Dundee will be “beyond compare” with any city in Europe when the £1 billion waterfront development is complete, according to a former student who made history by becoming the first member of the public to cross the Tay Road Bridge 50 years ago.
Hugh Pincott, now aged 74, of Plymouth, was a chemistry student at Queen’s College, Dundee, when he made the crossing from Dundee to Fife on the day of the bridge’s official opening on August 18 1966.
The retired BP chemist has made dozens of return visits over the year to the city he regards as his “spiritual home”.
But he’s particularly pleased to be back in Dundee this week to mark the Tay Road Bridge’s 50th anniversary.
And he was delighted to take up The Courier’s offer of a drive across the bridge to recreate that moment 50 years ago when he made history in his 1957 Morris Minor 1000.
“It was beyond my wildest dreams and expectations to be the first to cross the bridge and it’s a day that has lived with me forever,” smiles Hugh as we set off from the modern day Gellatly Street car park to reach the point on Dock Street where Hugh started his adventure all those years ago.
“I always believed that like Everest the bridge was there to be climbed – or more accurately crossed. “Certainly my view was that if I was there on the spot, as I was in 1966, it would be a crying shame to let someone else get there first!”
Hugh, who studied in Dundee from 1960 until 1967, had been editor of the student newspaper when he was recruited by the then Courier editor to be a lineage man and photographer, reporting mainly on college affairs.
It was during this period that he took it upon himself to be the first across – although he kept his mission quiet from friends in case he failed.
After careful preparation, he waited on Dock Street from 9am on the day before the opening, August 17.
Over the course of the day he invited Jim Henderson of the Scottish Daily Mail, Jim Roberts of The Courier and Ken Wilkie, then assistant manager at the CMC cement depot, to join him on the journey.
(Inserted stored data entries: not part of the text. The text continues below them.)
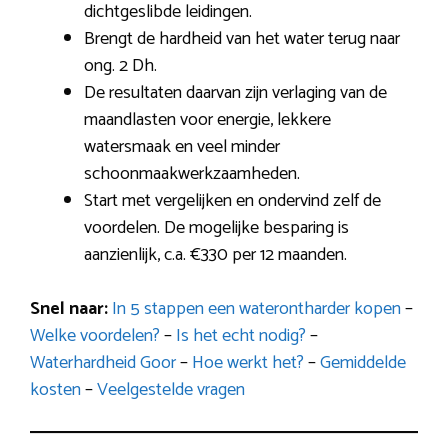
dichtgeslibde leidingen.
Brengt de hardheid van het water terug naar
ong. 2 Dh.
De resultaten daarvan zijn verlaging van de
maandlasten voor energie, lekkere
watersmaak en veel minder
schoonmaakwerkzaamheden.
Start met vergelijken en ondervind zelf de
voordelen. De mogelijke besparing is
aanzienlijk, c.a. €330 per 12 maanden.
Snel naar:
In 5 stappen een waterontharder kopen
–
Welke voordelen?
–
Is het echt nodig?
–
Waterhardheid Goor
–
Hoe werkt het?
–
Gemiddelde
kosten
–
Veelgestelde vragen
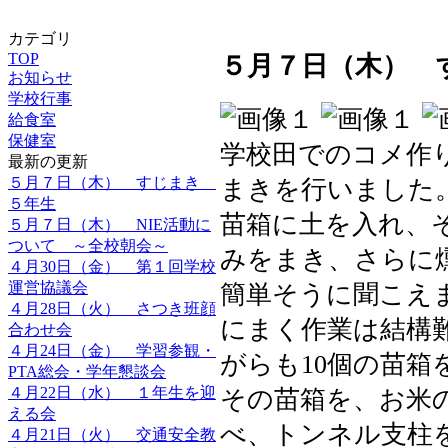
カテゴリ
TOP
５月７日（木） 
お知らせ
学校行事
給食室
保健室
学校田でのコメ作
最新の更新
５月７日（木） すじまき
まきを行いました
５年生
苗箱に土を入れ、
５月７日（木） NIE活動に
ついて ～全校朝会～
みをまき、さらに
４月30日（金） 第１回学校
運営協議会
簡単そうに聞こえ
４月28日（火） さつき班顔
にまく作業は結構
合わせ会
４月24日（金） 学習参観・
がらも10個の苗箱
PTA総会・学年懇談会
４月22日（水） １年生を迎
その苗箱を、お米
える会
べ、トンネル支柱
４月21日（火） 交通安全教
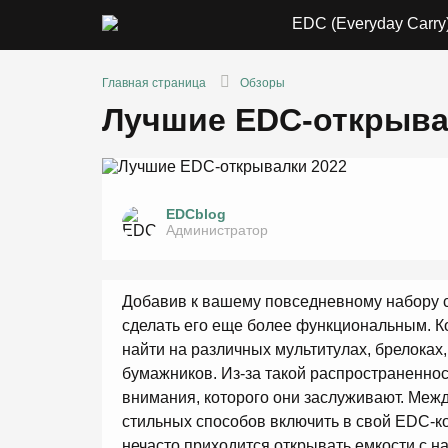
EDC (Everyday Carry
Главная страница
Обзоры
Лучшие EDC-открыва
EDCblog
Администратор
Добавив к вашему повседневному набору 
сделать его еще более функциональным. К
найти на различных мультитулах, брелоках
бумажников. Из-за такой распространенно
внимания, которого они заслуживают. Меж
стильных способов включить в свой EDC-к
нечасто приходится открывать емкости с н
He was lucky as a coin toss decided it would be the Dock Street queue, with him at the front that would go ahead of a second queue on Riverside Drive.
Green light
He was given the green light to move at 1.30pm – exactly an hour after the Queen Mother made the official opening.
He was the first to pay his half Crown toll to cross with a Welsh dragon flag he borrowed from the Dundee Welsh Society draped over the car bonnet to honour his roots.
Noting that the bridge landfall road layout has changed dramatically since that day, Hugh smiles as we drive up to where the toll booths used to be and glide effortlessly across the bridge towards Fife.
“It took eight minutes to cross back then,” he laughs.
“Here on the left, I recall the old timber yards – McTavish and McAinsh I seem to remember. There was the jute importing docks. And down there was Caledon shipyards . In the very early days of course they were building whalers and trawlers. Now we see three oil rigs and wind power technology.
“But it was especially poignant looking ahead across the bridge. When I crossed it was completely clear. It was as if the region had been given a blank sheet to develop new opportunities.
“I remember seeing traffic coming the other way. Cars, lorries, wagons… It was a new beginning for commerce as much as anything.”
Hugh has enjoyed exploring Dundee this week with a bus pass – he doesn’t drive anymore. He’s full of questions about the former Law Tunnel which he visited decades ago and the changed skyline.
He’s been particularly impressed with V&A plans and thinks it is “wonderful” that the waterfront development will “re-connect” the city with the shore.
He’s also looking forward to catching up with old colleagues. Not only did he make history on the Tay Road Bridge 50 years ago this week. He also secured another first for the city when he received the first PhD from the newly formed Dundee University in 1968.